Machine-readable companion: /docs-for-robots

Arc/docs

Traffic Controls

Shadow Mode And Canary

Arc has two distinct rollout mechanisms: shadow traffic for background comparison and canary rollout for controlled user-facing exposure.

Shadow Evaluation Loop

Shadow mode duplicates a percentage of traffic to a second model in the background. The primary response still goes back to the user, while Arc stores comparison results for later analysis.

Shadow Evaluation Loop

Live Request

The route receives normal production traffic.

primary path

Primary Response

The configured route model answers the user-facing request.

returned to user

Caller

The user only sees the primary response.

Same Request

A sampled request is copied in the background.

candidate model

Shadow Response

Arc asks the shadow model to answer the same prompt without affecting production output.

evaluator scores

Dashboard Results

Accuracy, conciseness, completeness, reasoning, and win-rate views.

Best use

Use shadow mode when you want signal before rollout. It is evaluation infrastructure, not a traffic shaping feature.

Privacy posture

Arc stores scores and evaluator reasoning for the comparison, but the shadow evaluation service does not persist the prompt or model outputs as shadow-test records.

How A User Configures It

1. Enable

Open a route, go to the Shadow tab, and turn shadow mode on for that route.

2. Sample

Choose the percentage of requests that should be shadow tested in the background.

3. Compare

Pick a candidate shadow model, save the route, and then send normal production traffic through it.

The route UI already guides the operator through the real prerequisites: if no provider keys are configured, Arc prompts them to add keys before cross-model testing can work.

Canary interaction

If a canary deployment is active on the route, the Shadow tab pauses shadow mode until the canary finishes or is reverted.

What Results Look Like

Route shadow tab

Shows aggregate win-rate cards, an overall primary-vs-shadow bar, and an individual test table with expandable evaluator reasoning.

Shadow overview

Groups active tests by route, showing sample rate, primary-versus-shadow pairing, route-level win rates, and recent evaluations across the workspace.

Logs drawer

A single request can expose its linked shadow test, including per-dimension scores, winner labels, reasoning, and a model legend.
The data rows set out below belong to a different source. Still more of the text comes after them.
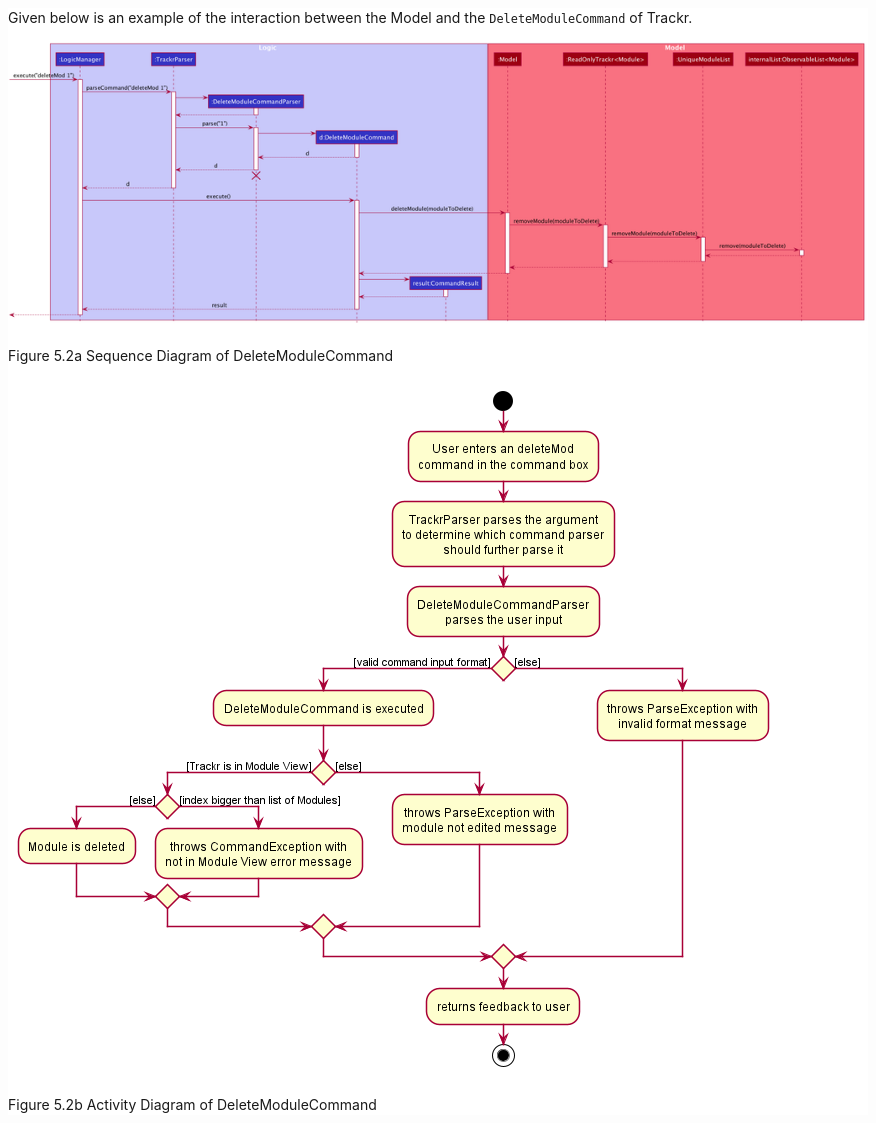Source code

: Given below is an example of the interaction between the Model and the `DeleteModuleCommand` of Trackr.

![DeleteModuleSequenceDiagram](images/DeleteModuleSequenceDiagram.png)
<figcaption> Figure 5.2a Sequence Diagram of DeleteModuleCommand</figcaption>

![DeleteCommandActivityDiagram](images/DeleteCommandActivityDiagram.png)
<figcaption> Figure 5.2b Activity Diagram of DeleteModuleCommand</figcaption>
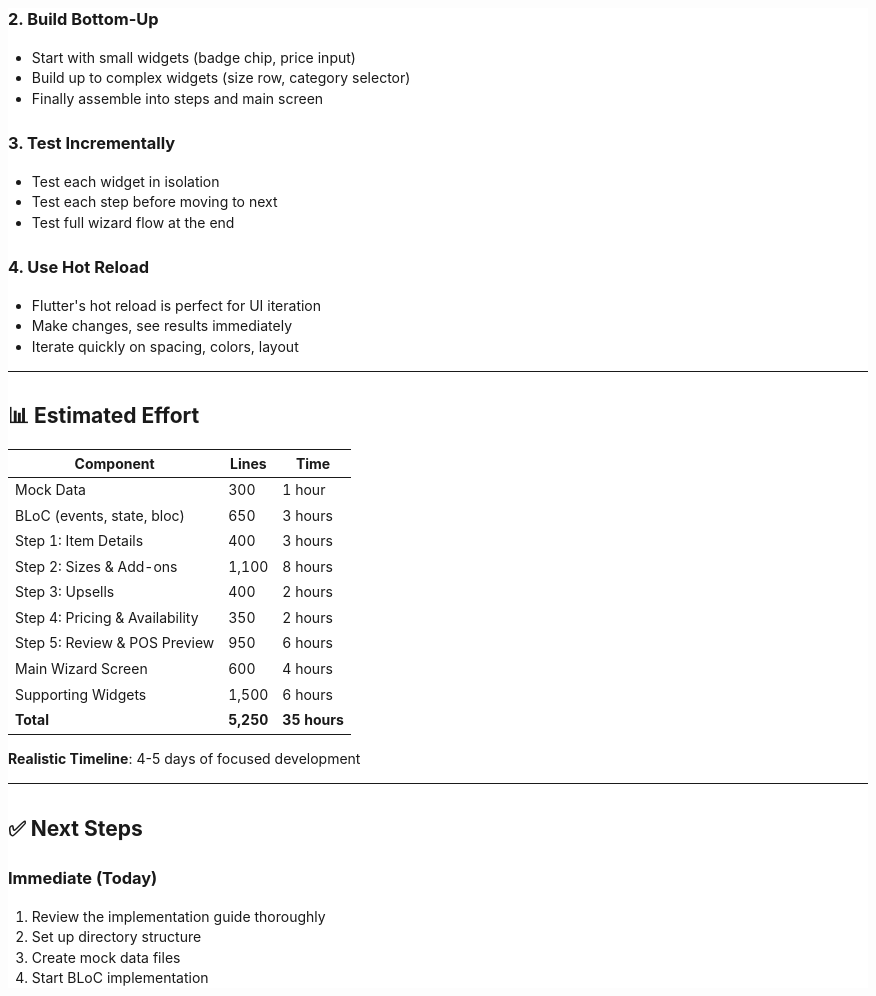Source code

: ### 2. Build Bottom-Up
- Start with small widgets (badge chip, price input)
- Build up to complex widgets (size row, category selector)
- Finally assemble into steps and main screen

### 3. Test Incrementally
- Test each widget in isolation
- Test each step before moving to next
- Test full wizard flow at the end

### 4. Use Hot Reload
- Flutter's hot reload is perfect for UI iteration
- Make changes, see results immediately
- Iterate quickly on spacing, colors, layout

---

## 📊 Estimated Effort

| Component | Lines | Time |
|-----------|-------|------|
| Mock Data | 300 | 1 hour |
| BLoC (events, state, bloc) | 650 | 3 hours |
| Step 1: Item Details | 400 | 3 hours |
| Step 2: Sizes & Add-ons | 1,100 | 8 hours |
| Step 3: Upsells | 400 | 2 hours |
| Step 4: Pricing & Availability | 350 | 2 hours |
| Step 5: Review & POS Preview | 950 | 6 hours |
| Main Wizard Screen | 600 | 4 hours |
| Supporting Widgets | 1,500 | 6 hours |
| **Total** | **5,250** | **35 hours** |

**Realistic Timeline**: 4-5 days of focused development

---

## ✅ Next Steps

### Immediate (Today)
1. Review the implementation guide thoroughly
2. Set up directory structure
3. Create mock data files
4. Start BLoC implementation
This matters because shadow mode lives in three places in the product: route configuration, workspace-level evaluation monitoring, and request-level drill-down.

What Arc Measures

accuracyScore

0..1

Evaluator judgment on which response better answered the request correctly.

concisenessScore

0..1

Evaluator judgment on which response was more concise without losing too much value.

completenessScore

0..1

Evaluator judgment on which response covered the user request more fully.

reasoning

string

Natural-language explanation of the comparison, surfaced in the route table and request log drawer.

winner

derived

Arc converts randomized A/B evaluator output back into primary-versus-shadow language so the operator sees model winners instead of raw A/B labels.

Under the hood, Arc randomizes whether the primary or shadow response is shown to the evaluator as Response A or Response B. The raw score is therefore an A/B comparison, not a fixed "primary score." The dashboard remaps that into primary win, shadow win, or tie.

Interpretation guidance

Shadow mode tells you which model tends to produce better answers on sampled live prompts. It is strongest for quality comparison. Cost and latency still need to be read alongside logs and route analytics.

Canary Rollout

Canary rollout sends a controlled percentage of live traffic to a candidate model. Unlike shadow mode, the canary response is user-facing for the traffic slice that matches the rollout percentage.

Simple distinction

Shadow mode asks, "Would the candidate have done better?" Canary asks, "What happens if users actually receive the candidate?"

Autotune

Autotune uses background candidate evaluation and quality scoring to surface recommended changes. It is a suggestion loop, not an autonomous model switcher.

In practice, shadow mode is the evidence layer and canary is the rollout layer. Autotune sits above them as a recommendation layer.